Voters will select members of the provincial councils in Iraq's 18 provinces. Under the 2005 constitution, those councils will wield considerable power over security and resources, including Basra's vast oil wealth.

Basra had been under the control of rival Shiite militias until Prime Minister Nouri al-Maliki launched a military operations last March that wrested control from the gunmen.

The suicide bombing happened about 9:15 p.m. in the Tamim area about three miles west of downtown Ramadi, capital of Anbar province 70 miles west of Baghdad.

Ten people - six policemen and four civilians - were wounded in the blast, according to police Maj. Gen. Tariq Youssef.

Ramadi was once the deadliest city in Iraq for U.S. forces when al Qaeda in Iraq and its allies held sway over the city. The militants' grip ended when Sunni Arab tribes revolted against al Qaeda last year, but attacks still occur.

U.S. forces had planned to hand over security responsibility to the Iraqis last month but the transfer was postponed indefinitely after a suicide attacker killed three U.S. Marines and 20 Iraqis in the Anbar town of Karmah.

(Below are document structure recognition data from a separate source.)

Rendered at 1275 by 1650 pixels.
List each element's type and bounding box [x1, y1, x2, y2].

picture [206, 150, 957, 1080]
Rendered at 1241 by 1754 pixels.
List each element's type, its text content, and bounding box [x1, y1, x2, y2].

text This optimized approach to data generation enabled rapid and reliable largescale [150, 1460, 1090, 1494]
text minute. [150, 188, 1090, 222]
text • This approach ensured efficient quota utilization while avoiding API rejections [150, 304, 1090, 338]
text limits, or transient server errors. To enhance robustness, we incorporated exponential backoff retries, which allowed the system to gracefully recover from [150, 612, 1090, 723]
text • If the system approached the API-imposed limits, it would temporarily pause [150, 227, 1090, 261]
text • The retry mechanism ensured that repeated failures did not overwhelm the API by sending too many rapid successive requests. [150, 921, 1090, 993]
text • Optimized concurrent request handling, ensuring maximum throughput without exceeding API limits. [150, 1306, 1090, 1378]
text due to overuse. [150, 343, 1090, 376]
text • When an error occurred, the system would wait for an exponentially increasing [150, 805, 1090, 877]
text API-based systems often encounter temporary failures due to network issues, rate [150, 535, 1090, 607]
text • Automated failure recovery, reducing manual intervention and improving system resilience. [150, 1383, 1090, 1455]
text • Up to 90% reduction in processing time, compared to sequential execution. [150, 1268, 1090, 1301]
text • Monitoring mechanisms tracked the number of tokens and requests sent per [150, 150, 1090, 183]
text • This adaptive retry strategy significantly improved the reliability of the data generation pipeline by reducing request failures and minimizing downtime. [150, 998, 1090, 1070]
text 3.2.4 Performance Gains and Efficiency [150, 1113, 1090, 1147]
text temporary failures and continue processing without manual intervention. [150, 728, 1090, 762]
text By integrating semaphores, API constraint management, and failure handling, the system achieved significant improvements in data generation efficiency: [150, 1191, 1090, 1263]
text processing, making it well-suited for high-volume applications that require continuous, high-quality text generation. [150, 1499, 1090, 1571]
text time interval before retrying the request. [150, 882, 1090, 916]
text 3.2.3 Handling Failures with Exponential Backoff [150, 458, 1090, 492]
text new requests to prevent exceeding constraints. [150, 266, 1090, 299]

Elsewhere Monday, a roadside bomb exploded in Mosul as a convoy carrying the city's mayor sped past, police said. The mayor escaped injury but a bodyguard was wounded, police said.

U.S.-backed Iraqi troops have been seeking for months to rid Mosul of al Qaeda and other Sunni militant groups.

In Baghdad, mourners in the city's Azamiyah district fired weapons in the air in a display of grief during a funeral for Farooq al-Obeidi, deputy head of a group of U.S.-allied Sunni fighters who was killed by a suicide bomber.

Nine other people were killed and at least 20 were wounded in Sunday night's blast, Iraqi officials said. They declined to be identified because they weren't authorized to release the information.

The bombing was significant because it occurred in the heart of the northern Baghdad neighborhood of Azamiyah, which has been surrounded by a concrete wall built by the U.S. military to stop violence. That makes it difficult to smuggle explosives in from other parts of the city.